- Moderator
- #61
Sideways
VIP Member
What I personally dislike about everyone being given the ptsd label in order to somehow validate their suffering, is the stigma it generates about other forms of mental illness. Like, it’s as though saying someone “doesn’t have ptsd from that because there’s no Crit A trauma” is basically saying “Meh, they aren’t really suffering then”.Too many people are claiming PTSD these days, which just serves to water down the real diagnosis and give some people some weird excuse
Ptsd isn’t the only mental illness that a person can develop from trauma. And if a person develops depression, or an anxiety condition, or an adjustment disorder as a result of trauma? They’re all very real. The struggles that person is going through are real.
From my reading (and I could easily be wrong), actual threats to a person’s life create changes in the brain. There is no doubt in my mind that perceived threats can also create change in the brain, and very definitely create mental illness. But, so far, the science seems to indicate that the changes going on are different. Not better or worse or more or less severe, just different.
Criteria A, as far as I understand it, isn’t trying to say “there’s no trauma unless...”, but simply “This type of trauma creates this type of change...”
So, if someone has been in an emotionally abusive relationship with actual violence or actual threats to their life, that creates ptsd changes. If the threats or violence were perceived, then that could well cause mental illness. It doesn’t need to be ptsd to be valid as an illness, valid as trauma, or valid as suffering.

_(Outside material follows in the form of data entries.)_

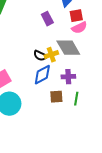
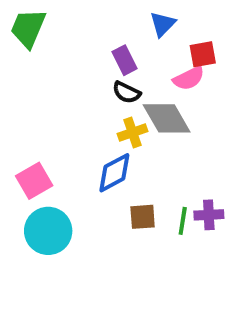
red square: (76, 16) -> (203, 54), moved
black semicircle: (40, 56) -> (126, 92), moved
purple cross: (68, 77) -> (209, 215), moved

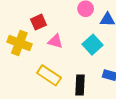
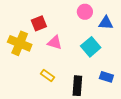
yellow rectangle: (49, 75) -> (47, 75), size x0.6

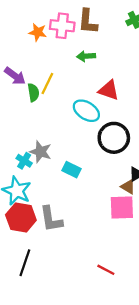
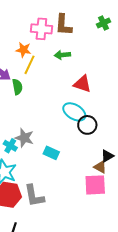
orange star: (38, 32) -> (23, 50), moved
yellow line: (47, 83) -> (29, 65), moved
cyan ellipse: (86, 111) -> (74, 112), moved
black circle: (114, 138) -> (87, 125), size x0.7

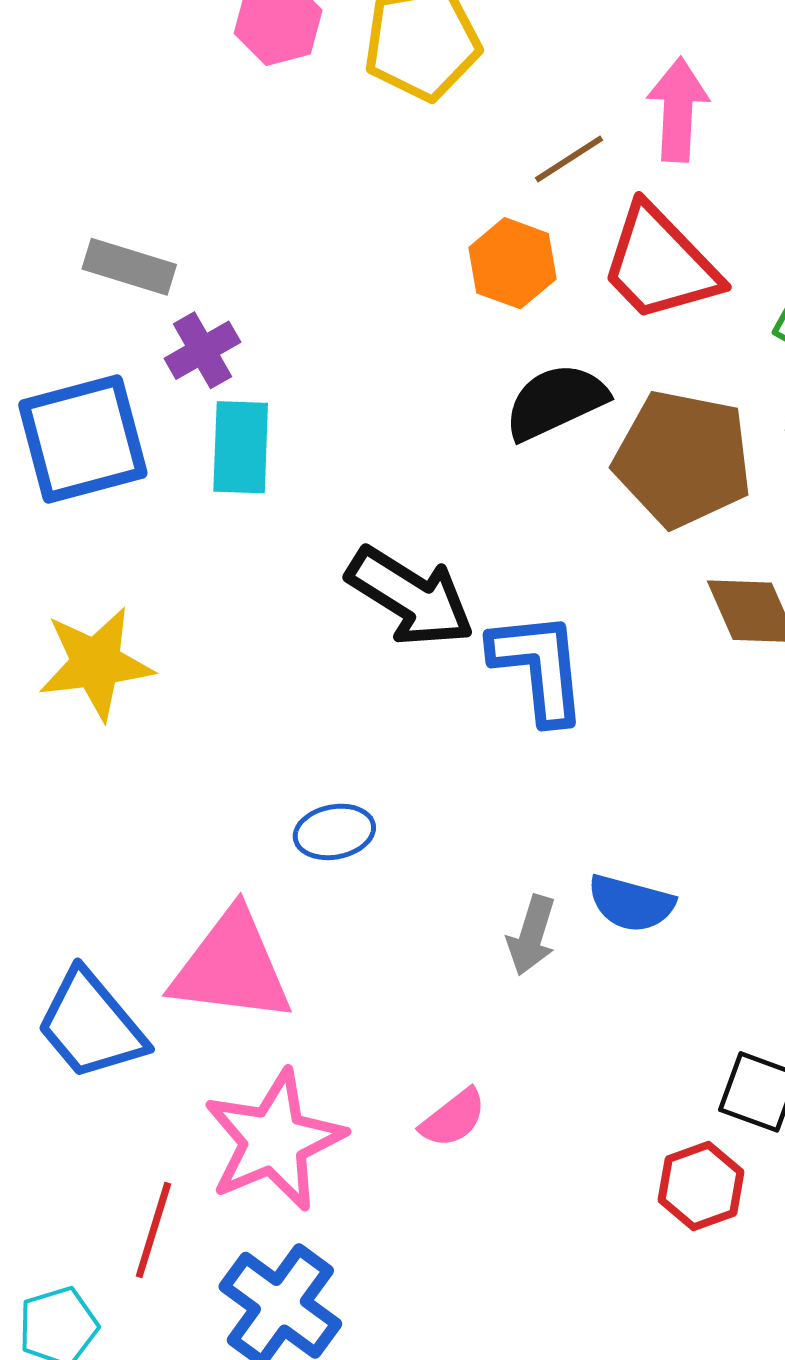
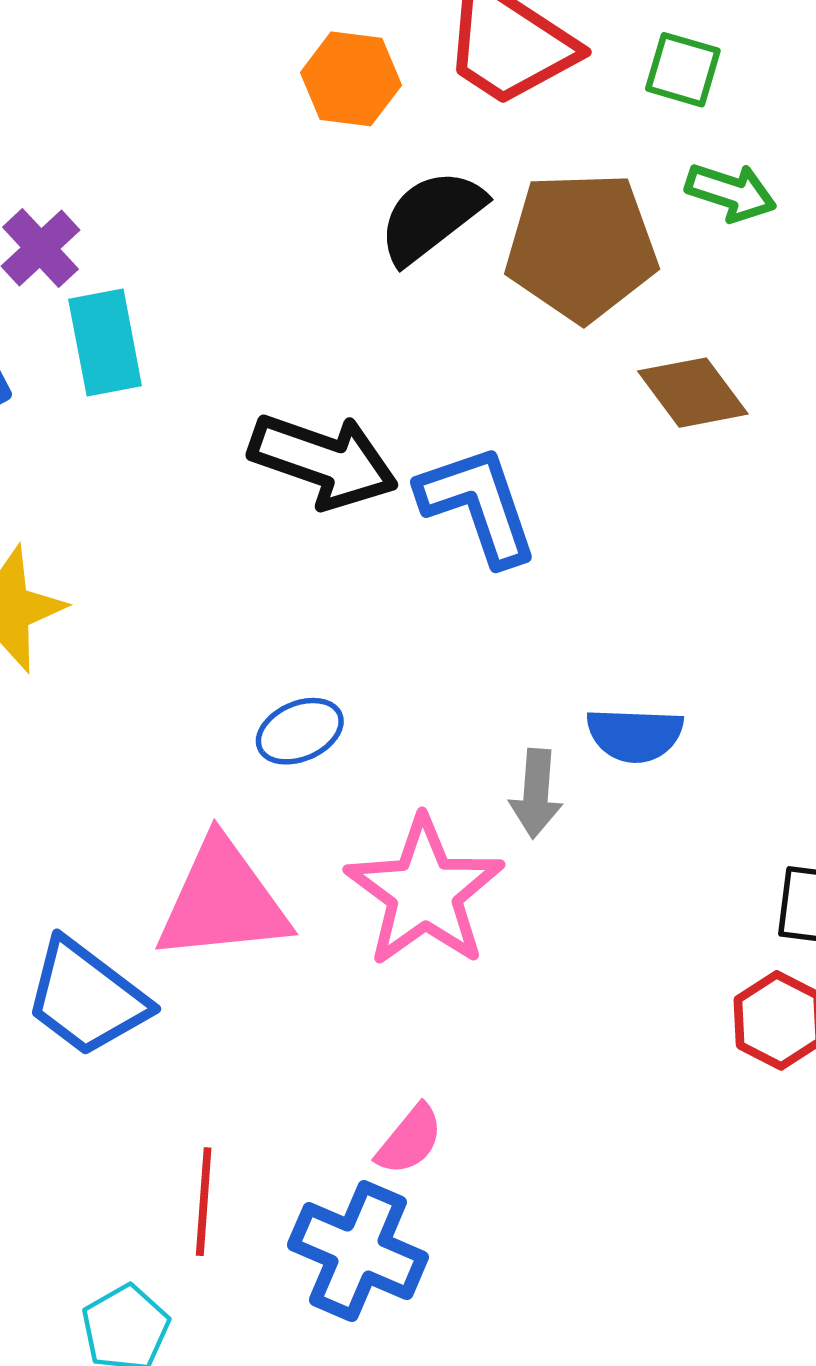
pink semicircle: (453, 1118) -> (410, 1140), moved
pink star: (274, 1140) -> (425, 892), moved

It’s just different.
When people rush in to say “emotional abuse is traumatic”, hell yes I agree with that.
But to then insist that perceived threats causing mental disturbances must therefore be ptsd? Invalidates other forms of mental illness as something only for people who haven’t suffered ‘real trauma’. Which is garbage. If perceived threats have created a mental illness, it’s not invalidating that person’s suffering to seek out a correct, other-than-ptsd diagnosis.
But to say “That was traumatic and you’re suffering so it must be ptsd”? IMO, invalidates people who “only” get diagnosed with something else. Those “other” mental illnesses are just as real as ptsd. So let’s get correct diagnoses and not insist that it’s ptsd or bust.